Оливия, громко и шумно дыша, вернулась назад и крепко заперла за собой дверь, не сразу попав ключом в скважину. К груди приливала тошнота, после спертого воздуха гробницы голова у нее кружилась. Она не могла придумать ни одного объяснения увиденному, она терялась в догадках, как именно с этими смертями связан Колдблад и имеют ли отношение эти молодые женщины, ровесницы Оливии, к ней самой. Быть может — Оливию обожгло ужасом от одной лишь мысли — ее ждет та же участь?..
Но зачем? Какую выгоду получил граф от бессмысленного убийства доброй сотни женщин и зачем сохранил их тела, да еще позаботился об эпитафиях?
«Ничто не может сравниться с радостью обладания чужим сердцем» — вспомнились ей вдруг его слова, и то, как недобро сверкнули глаза-льдинки. А вдруг… Вдруг граф говорил это буквально? Но тогда он еще больший безумец, чем представлялся ей в начале!
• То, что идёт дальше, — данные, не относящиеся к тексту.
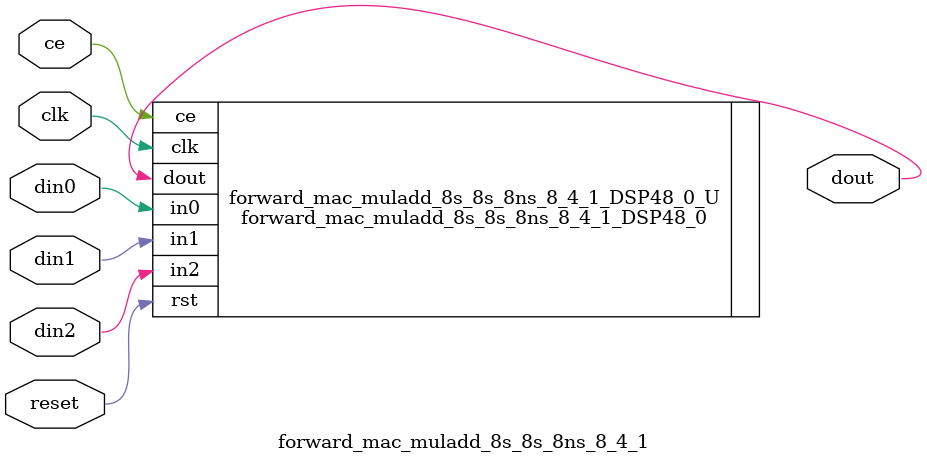
<source format=v>
module forward_mac_muladd_8s_8s_8ns_8_4_1(clk,reset,ce,din0,din1,din2,dout); 
parameter ID = 32'd1;
parameter NUM_STAGE = 32'd1;
parameter din0_WIDTH = 32'd1;
parameter din1_WIDTH = 32'd1;
parameter din2_WIDTH = 32'd1;
parameter dout_WIDTH = 32'd1;
input clk;
input reset;
input ce;
input[din0_WIDTH - 1:0] din0;
input[din1_WIDTH - 1:0] din1;
input[din2_WIDTH - 1:0] din2;
output[dout_WIDTH - 1:0] dout;
forward_mac_muladd_8s_8s_8ns_8_4_1_DSP48_0 forward_mac_muladd_8s_8s_8ns_8_4_1_DSP48_0_U(.clk( clk ),.rst( reset ),.ce( ce ),.in0( din0 ),.in1( din1 ),.in2( din2 ),.dout( dout ));
endmodule
</source>
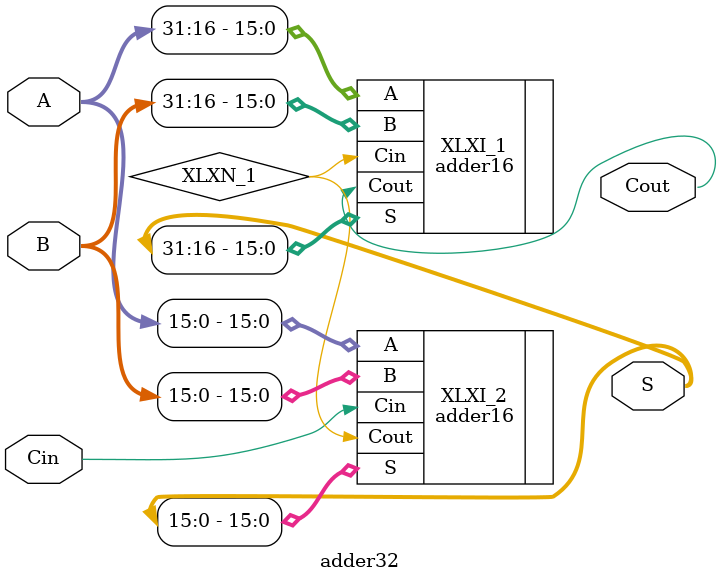
<source format=v>
`timescale 1ns / 1ps

module adder32(A, 
               B, 
               Cin, 
               Cout, 
               S);

    input [31:0] A;
    input [31:0] B;
    input Cin;
   output Cout;
   output [31:0] S;
   
   wire XLXN_1;
   
   adder16 XLXI_1 (.A(A[31:16]), 
                   .B(B[31:16]), 
                   .Cin(XLXN_1), 
                   .Cout(Cout), 
                   .S(S[31:16]));
   adder16 XLXI_2 (.A(A[15:0]), 
                   .B(B[15:0]), 
                   .Cin(Cin), 
                   .Cout(XLXN_1), 
                   .S(S[15:0]));
endmodule

</source>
Конечно, конечно он безумец! Ведь чем еще объяснить этот запрет, который он наложил на нее, обязав не покидать имение. Он сделал ее узницей, чтобы играть с ней, как кот с мышонком, и однажды, наигравшись всласть, заточить в саркофаге и навеки захоронить в темнице своего холодного жилища.
Но что ей делать? К кому бежать за помощью? Кому вообще здесь можно доверять?
Впервые за многие годы Оливия плакала. Сдавленно рыдала, облокотившись о стенку и чувствуя, как горячие капли стекают с щек на воротник и за шиворот. Где-то над ней, над всей ее судьбой, как демиург и кукольник, возвышался недостижимый Колдблад. Он дергал ее за веревочки, и в его страшных бесцветных глазах таилась усмешка. Оливия все пыталась навязать графу свою волю, думала, что манипулирует им, пока однажды он не сказал: «ты любишь игры — но я играть с тобой не стану».
Она не поняла, что игра давно началась.
Она не знала, что была не соперником — а фигуркой на игровом поле, которую все это время двигала чужая рука.